Records contained in a dataset

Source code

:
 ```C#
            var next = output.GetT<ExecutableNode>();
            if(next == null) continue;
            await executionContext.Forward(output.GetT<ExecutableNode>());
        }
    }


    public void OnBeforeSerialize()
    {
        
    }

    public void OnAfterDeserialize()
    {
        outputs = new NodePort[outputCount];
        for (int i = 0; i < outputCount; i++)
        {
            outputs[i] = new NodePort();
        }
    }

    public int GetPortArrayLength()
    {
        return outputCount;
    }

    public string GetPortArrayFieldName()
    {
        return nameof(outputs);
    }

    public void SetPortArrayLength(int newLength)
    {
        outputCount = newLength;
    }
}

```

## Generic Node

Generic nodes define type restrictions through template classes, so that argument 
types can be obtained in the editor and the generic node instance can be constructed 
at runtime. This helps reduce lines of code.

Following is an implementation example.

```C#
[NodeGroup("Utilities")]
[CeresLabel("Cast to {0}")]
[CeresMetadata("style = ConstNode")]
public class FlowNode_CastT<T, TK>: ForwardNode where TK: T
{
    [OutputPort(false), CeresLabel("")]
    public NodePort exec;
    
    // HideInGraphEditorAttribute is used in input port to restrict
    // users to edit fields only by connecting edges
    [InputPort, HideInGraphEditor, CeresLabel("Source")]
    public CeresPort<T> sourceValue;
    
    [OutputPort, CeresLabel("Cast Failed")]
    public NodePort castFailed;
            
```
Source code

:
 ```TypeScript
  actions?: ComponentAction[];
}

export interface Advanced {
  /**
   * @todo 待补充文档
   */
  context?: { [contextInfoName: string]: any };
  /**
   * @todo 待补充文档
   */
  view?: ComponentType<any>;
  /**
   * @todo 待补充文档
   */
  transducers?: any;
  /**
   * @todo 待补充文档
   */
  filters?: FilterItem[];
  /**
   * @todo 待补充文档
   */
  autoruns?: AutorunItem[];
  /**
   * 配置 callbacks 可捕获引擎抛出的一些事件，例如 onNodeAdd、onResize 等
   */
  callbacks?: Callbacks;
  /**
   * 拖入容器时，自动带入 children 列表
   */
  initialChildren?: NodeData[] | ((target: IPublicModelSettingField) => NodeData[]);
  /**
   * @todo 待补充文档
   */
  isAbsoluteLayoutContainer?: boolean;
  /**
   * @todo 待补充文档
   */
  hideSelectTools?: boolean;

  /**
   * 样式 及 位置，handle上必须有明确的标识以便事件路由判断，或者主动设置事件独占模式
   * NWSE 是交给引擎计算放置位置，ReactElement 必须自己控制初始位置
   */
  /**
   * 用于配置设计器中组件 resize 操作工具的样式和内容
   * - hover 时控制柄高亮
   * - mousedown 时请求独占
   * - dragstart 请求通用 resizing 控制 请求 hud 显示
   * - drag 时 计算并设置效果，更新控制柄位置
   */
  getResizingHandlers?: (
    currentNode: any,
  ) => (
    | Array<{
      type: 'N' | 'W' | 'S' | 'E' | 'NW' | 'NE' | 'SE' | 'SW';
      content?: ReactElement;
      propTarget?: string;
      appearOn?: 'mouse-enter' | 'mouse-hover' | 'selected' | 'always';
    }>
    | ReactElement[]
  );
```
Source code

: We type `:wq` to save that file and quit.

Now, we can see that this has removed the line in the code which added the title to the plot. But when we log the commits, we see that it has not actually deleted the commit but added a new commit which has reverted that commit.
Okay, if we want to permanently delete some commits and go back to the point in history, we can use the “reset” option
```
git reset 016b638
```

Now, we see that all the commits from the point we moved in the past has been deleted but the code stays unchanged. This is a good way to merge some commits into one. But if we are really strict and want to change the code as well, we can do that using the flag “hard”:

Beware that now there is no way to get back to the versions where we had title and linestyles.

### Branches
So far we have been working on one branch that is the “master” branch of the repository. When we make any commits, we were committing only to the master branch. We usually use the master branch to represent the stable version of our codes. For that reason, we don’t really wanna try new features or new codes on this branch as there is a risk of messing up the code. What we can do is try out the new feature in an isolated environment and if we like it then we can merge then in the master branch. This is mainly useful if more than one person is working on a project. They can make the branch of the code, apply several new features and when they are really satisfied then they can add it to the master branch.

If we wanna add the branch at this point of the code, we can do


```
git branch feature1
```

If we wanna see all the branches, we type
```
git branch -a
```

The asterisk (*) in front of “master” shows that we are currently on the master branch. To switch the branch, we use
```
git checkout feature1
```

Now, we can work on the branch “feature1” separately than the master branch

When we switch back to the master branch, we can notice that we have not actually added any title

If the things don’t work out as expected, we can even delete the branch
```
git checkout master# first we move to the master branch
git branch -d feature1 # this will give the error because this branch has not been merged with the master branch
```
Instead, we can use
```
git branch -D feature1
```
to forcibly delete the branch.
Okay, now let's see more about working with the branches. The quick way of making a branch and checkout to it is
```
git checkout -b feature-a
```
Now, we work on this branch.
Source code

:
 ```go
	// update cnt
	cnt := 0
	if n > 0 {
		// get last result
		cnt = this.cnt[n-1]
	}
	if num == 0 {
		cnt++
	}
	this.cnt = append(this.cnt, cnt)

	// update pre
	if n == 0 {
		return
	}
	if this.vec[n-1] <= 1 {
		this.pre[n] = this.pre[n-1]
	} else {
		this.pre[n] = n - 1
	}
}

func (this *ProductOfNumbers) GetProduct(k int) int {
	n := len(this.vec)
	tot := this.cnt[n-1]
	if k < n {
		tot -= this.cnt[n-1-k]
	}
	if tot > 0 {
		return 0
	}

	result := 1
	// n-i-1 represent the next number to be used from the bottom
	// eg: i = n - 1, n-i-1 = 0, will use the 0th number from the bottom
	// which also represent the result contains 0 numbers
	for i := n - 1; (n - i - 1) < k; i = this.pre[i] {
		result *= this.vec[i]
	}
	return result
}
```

What the task requires >> Would you please return all lines of the data that include the word "Okay"?

Task output >>
Okay, if we want to permanently delete some commits and go back to the point in history, we can use the “reset” option
Okay, now let's see more about working with the branches. The quick way of making a branch and checkout to it is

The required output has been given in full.